RECORD SET -
────────────────────

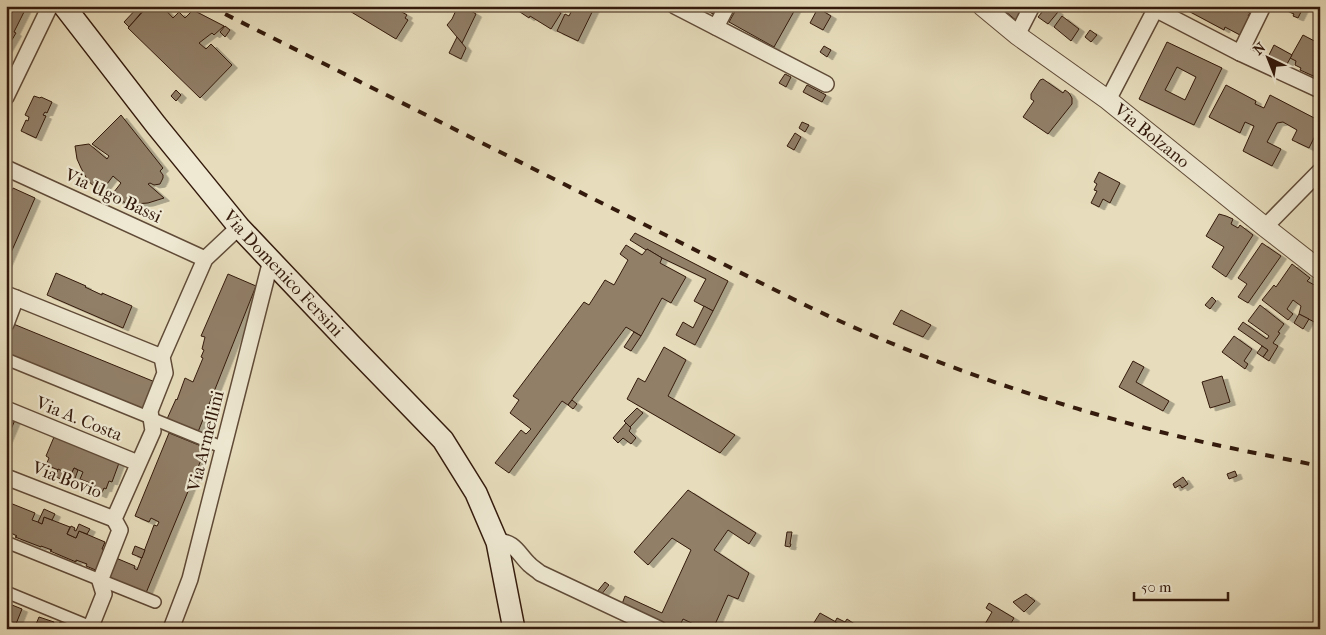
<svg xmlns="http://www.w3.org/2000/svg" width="1326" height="635" viewBox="0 0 1326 635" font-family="'IM FELL French Canon',serif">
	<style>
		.building { fill: #917f68; stroke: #331a0c; fill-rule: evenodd; filter: url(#shadow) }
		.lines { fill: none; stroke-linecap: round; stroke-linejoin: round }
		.pedestrian-casing { stroke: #604b38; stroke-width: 14 }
		.minor-casing { stroke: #604b38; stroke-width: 18 }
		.tertiary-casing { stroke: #604b38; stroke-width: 21 }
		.secondary-casing { stroke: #331a0c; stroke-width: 24 }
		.pedestrian { stroke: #efe9d3; stroke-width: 11 }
		.minor { stroke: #efe9d3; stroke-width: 15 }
		.tertiary { stroke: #efe9d3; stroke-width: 19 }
		.secondary { stroke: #efe9d3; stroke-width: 21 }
		.rail { stroke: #331a0c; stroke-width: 4; stroke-dasharray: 9 9; stroke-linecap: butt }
		.labels { text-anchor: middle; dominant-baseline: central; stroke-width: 4.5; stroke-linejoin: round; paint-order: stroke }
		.street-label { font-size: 18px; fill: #331a0c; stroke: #efe9d3 }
	</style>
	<defs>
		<filter id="shadow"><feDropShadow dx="5.5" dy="3" stdDeviation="0" flood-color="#0004"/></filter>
	</defs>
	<rect width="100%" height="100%" fill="#e7ddbc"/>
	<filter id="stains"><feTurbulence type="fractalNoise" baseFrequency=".004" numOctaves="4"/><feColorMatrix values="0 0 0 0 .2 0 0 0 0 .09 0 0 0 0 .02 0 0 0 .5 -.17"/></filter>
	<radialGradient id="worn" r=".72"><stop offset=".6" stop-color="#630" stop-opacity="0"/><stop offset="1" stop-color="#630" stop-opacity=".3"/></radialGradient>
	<!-- building -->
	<g class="building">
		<polygon points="6,6 21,6 26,8 14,32 16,33 6,50"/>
		<polygon points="139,6 143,6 145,8 129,27 124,22"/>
		<polygon points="148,6 162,6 173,18 179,12 185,18 193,10 224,26 214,35 212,33 199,43 206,49 211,44 232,65 200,98 128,28"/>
		<polygon points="351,6 384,6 387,8 387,6 392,6 407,15 405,18 408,20 396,39 348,10"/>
		<polygon points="458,6 463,6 476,14 462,43 447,25 452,19"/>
		<polygon points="511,6 558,6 556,10 561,13 551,29 530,16 529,18"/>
		<polygon points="574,6 595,6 578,41 557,31 565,14 569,16"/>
		<polygon points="699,6 717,6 713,14"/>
		<polygon points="738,6 797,6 774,47 729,22"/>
		<polygon points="999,6 1026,6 1018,22"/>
		<polygon points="1047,6 1050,6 1058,12 1048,24 1038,17"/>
		<polygon points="1130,6 1145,6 1142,12"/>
		<polygon points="1179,6 1237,6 1236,8 1240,10 1241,8 1250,13 1248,16 1250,17 1240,35 1225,27 1224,30"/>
		<polygon points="1282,6 1304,6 1298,18 1293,16 1294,14 1281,8"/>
		<polygon points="818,8 831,16 823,30 810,23"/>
		<polygon points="1062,16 1079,29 1071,41 1054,27"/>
		<polygon points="225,26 230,30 225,37 220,32"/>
		<polygon points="1090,30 1097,35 1091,42 1085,37"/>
		<polygon points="1303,35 1320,44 1320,79 1300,70 1301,68 1295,65 1296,61 1290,58"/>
		<polygon points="457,37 466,48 461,59 449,53"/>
		<path d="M 1167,42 L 1222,68 L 1194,125 L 1139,99 ZM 1177,67 L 1196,77 L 1185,100 L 1165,90 Z"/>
		<polygon points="1274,45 1292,55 1287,64 1269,55"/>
		<polygon points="824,46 831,50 827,57 820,52"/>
		<polygon points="785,74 791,77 786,87 779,83"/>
		<polygon points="1043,79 1063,93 1065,90 1069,93 1072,98 1072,104 1048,134 1023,117 1034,101 1031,99 1031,94 1040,80"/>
		<polygon points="807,85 826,95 822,102 803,92"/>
		<polygon points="1226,85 1256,101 1255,104 1264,108 1270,95 1320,121 1320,126 1309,148 1292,140 1297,130 1283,122 1277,123 1267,142 1281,149 1272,166 1243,151 1254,126 1245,122 1240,133 1209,117"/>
		<polygon points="176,90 181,95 176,101 171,96"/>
		<polygon points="34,96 40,98 41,97 52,102 47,113 45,112 43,115 46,116 36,138 21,131 26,120 28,121 29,117 25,115"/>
		<polygon points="121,115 163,168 160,171 163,175 163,178 160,184 154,185 150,183 148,184 164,198 148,203 134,204 118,201 110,197 121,183 113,176 101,192 88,181 81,168 77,159 75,146 89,144 107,159 109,156 92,144"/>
		<polygon points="802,122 809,125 805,132 799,128"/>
		<polygon points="795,133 801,137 794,150 787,146"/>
		<polygon points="1099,172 1120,183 1110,203 1103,199 1099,207 1091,203 1097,191 1094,190 1097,184 1094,182"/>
		<polygon points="13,188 35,198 6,264 6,203"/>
		<polygon points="1219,214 1226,216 1233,219 1231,224 1238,228 1240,225 1253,235 1226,277 1212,267 1224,247 1206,236"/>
		<polygon points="635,233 728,281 713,311 694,301 706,279 662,258 647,249 646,250 630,240"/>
		<polygon points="1262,243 1281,256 1248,303 1238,297 1247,284 1238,278"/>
		<polygon points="626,245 642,255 647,249 662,258 660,263 686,277 671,303 662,298 641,336 626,327 568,405 562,401 509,473 495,463 521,430 526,434 531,429 510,413 519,400 513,396 584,302 589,305 605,280 614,285 628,260 620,254"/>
		<polygon points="1292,264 1310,278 1307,281 1320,288 1320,321 1318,324 1299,314 1301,306 1293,300 1287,309 1293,314 1288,320 1262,300 1274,285 1276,287"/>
		<polygon points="56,273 86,286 85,287 102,295 102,293 132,306 123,328 47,295"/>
		<polygon points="228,274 256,286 198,432 167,419 176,399 177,400 185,378 193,382 203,358 201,357 204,350 202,349 205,337 201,336"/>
		<polygon points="1212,297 1216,301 1210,309 1205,305"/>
		<polygon points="1260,305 1284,324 1278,332 1280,333 1273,343 1278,346 1269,361 1263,357 1268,350 1238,329 1243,322 1267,339 1269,336 1248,321"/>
		<polygon points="704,306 713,311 695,345 676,335 683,322 693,328"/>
		<polygon points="901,310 931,325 923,337 893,324"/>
		<polygon points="1299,314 1309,319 1303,329 1294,323"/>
		<polygon points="11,323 155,382 144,409 6,353 6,335"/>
		<polygon points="634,332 641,336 631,351 624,347"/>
		<polygon points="1234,336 1252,349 1244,361 1248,364 1245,369 1222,352"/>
		<polygon points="1262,346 1268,350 1263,357 1257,353"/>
		<polygon points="664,347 686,360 668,396 735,435 720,453 627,399 638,378 645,382"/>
		<polygon points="1133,361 1144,367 1136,382 1169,401 1163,411 1119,387"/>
		<polygon points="1222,376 1230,402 1210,408 1202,382"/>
		<polygon points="572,400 577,404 573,409 568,405"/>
		<polygon points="637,408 643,413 630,427 624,421"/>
		<polygon points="6,416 15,420 6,441"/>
		<polygon points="626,423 631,428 629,431 636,438 631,444 623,438 618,443 613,438"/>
		<polygon points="169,433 206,448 146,593 109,578 116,558 135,566 134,568 137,570 154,525 157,526 159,522 151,518 149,522 135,516"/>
		<polygon points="54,437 119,463 112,482 109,481 106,489 104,488 101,495 92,491 95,485 80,479 83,472 74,468 71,475 46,465 49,458 46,456"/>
		<polygon points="74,468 78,470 73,484 56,477 58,469 71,475"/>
		<polygon points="1235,471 1237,476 1229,479 1227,474"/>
		<polygon points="1183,477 1188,484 1182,488 1180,485 1175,488 1173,484"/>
		<polygon points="688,490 756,533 749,544 728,530 714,550 749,573 738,599 728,595 713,629 704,629 683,619 678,629 675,629 622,604 625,596 662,613 691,550 672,538 648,565 634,552"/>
		<polygon points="10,503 35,513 32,520 38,522 42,524 44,517 70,527 67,534 76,538 79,531 105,542 102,549 106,551 98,571 86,566 87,564 76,560 76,562 50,551 52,550 41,546 41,547 15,537 17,536 7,531 6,533 6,509"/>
		<polygon points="44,509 55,514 52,520 44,517 42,524 38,522"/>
		<polygon points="79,524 90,529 87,534 79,531 76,538 67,534 71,526 75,528 74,530 76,531"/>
		<polygon points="787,532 792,532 790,544 791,544 790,547 785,546"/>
		<polygon points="135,546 145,550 142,558 132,554"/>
		<polygon points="605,582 609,585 601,595 596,593"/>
		<polygon points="1026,594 1035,601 1024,612 1013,602"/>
		<polygon points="7,603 22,609 14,629 6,629"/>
		<polygon points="989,603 1014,618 1008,628 1009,629 992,629 985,624 992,612 986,608"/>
		<polygon points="820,613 843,626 841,629 810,629"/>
		<polygon points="39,617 54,622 51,629 34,629"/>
		<polygon points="837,618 845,622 847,619 853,623 848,629 835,622"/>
		<polygon points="60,622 73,628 72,629 58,629"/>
	</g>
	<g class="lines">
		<defs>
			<g id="pedestrian">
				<polyline points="6,359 224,448"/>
				<polyline points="6,542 155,602"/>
				<polyline points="6,592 91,627"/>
			</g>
			<g id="minor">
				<polyline points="675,6 826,84"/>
				<polyline points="1155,9 1240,53 1320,90"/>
				<polyline points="716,27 727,6"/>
				<polyline points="1017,35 1032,6"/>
				<polyline points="1240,53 1263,6"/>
				<polyline points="6,97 50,6"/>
				<polyline points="1108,100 1157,6"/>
				<polyline points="6,168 205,259"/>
				<polyline points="1265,227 1320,171"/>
				<polyline points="6,294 162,357"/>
				<polyline points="6,324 16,298"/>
				<polyline points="6,409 138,463"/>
				<polyline points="6,477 114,519"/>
				<path d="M 497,542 C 514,540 519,555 530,565 C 533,568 537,570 540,573 L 659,629"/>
				<polyline points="90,629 104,594 100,581 120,530 114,519 153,431 150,411 165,373 162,357 205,259 239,227"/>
				<polyline points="171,629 190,579 271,260"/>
			</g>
			<g id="tertiary">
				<path id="s1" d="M 982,6 L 1017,35 L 1108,100 L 1265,227 L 1320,270"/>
			</g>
			<g id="secondary">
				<path id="s2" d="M 64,6 L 156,125 L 239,227 L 351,345 L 443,440 L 476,493 L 497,542 L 514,629"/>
			</g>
		</defs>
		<!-- pedestrian casing -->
		<use href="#pedestrian" class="pedestrian-casing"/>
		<!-- minor casing -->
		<use href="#minor" class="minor-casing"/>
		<!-- tertiary casing -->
		<use href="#tertiary" class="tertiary-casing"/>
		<!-- secondary casing -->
		<use href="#secondary" class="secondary-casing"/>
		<!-- pedestrian -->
		<use href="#pedestrian" class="pedestrian"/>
		<!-- minor -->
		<use href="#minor" class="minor"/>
		<!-- tertiary -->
		<use href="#tertiary" class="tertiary"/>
		<!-- secondary -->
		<use href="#secondary" class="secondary"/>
		<!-- rail -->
		<path class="rail" d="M 209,6 L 801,303 C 915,358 1035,399 1157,431 C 1211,445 1266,455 1320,466"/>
	</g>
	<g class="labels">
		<!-- street labels -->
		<g class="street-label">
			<text stroke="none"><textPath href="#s1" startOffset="214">Via Bolzano</textPath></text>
			<text transform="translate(113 196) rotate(25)">Via Ugo Bassi</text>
			<text stroke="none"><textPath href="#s2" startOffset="346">Via Domenico Fersini</textPath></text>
			<text transform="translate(79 419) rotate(22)">Via A. Costa</text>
			<text transform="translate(206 441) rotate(-76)">Via Armellini</text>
			<text transform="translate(67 480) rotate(21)">Via Bovio</text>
		</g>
	</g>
	<!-- margin -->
	<rect width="1326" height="635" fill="none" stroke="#e7ddbc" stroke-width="25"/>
	<rect x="8" y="8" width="1311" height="620" fill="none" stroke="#331a0c" stroke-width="2.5"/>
	<rect x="12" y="12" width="1301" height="610" fill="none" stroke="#331a0c"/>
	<!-- north arrow -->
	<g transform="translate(1268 58) rotate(317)" stroke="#efe9d3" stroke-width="4" paint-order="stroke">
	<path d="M0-4L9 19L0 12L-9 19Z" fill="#331a0c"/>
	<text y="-8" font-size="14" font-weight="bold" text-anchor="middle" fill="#331a0c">N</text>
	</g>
	<!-- scale -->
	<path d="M1134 592v8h94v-8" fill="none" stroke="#331a0c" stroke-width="2.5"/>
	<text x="1141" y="592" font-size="15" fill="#331a0c" stroke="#efe9d3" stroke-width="4" paint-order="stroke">50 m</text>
	<rect width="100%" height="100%" filter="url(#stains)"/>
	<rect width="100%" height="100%" fill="url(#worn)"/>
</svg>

────────────────────

WORK TASK - Where a line of the listing holds the string "lines", copy that line.

TASK RESPONSE -
		.lines { fill: none; stroke-linecap: round; stroke-linejoin: round }
	<g class="lines">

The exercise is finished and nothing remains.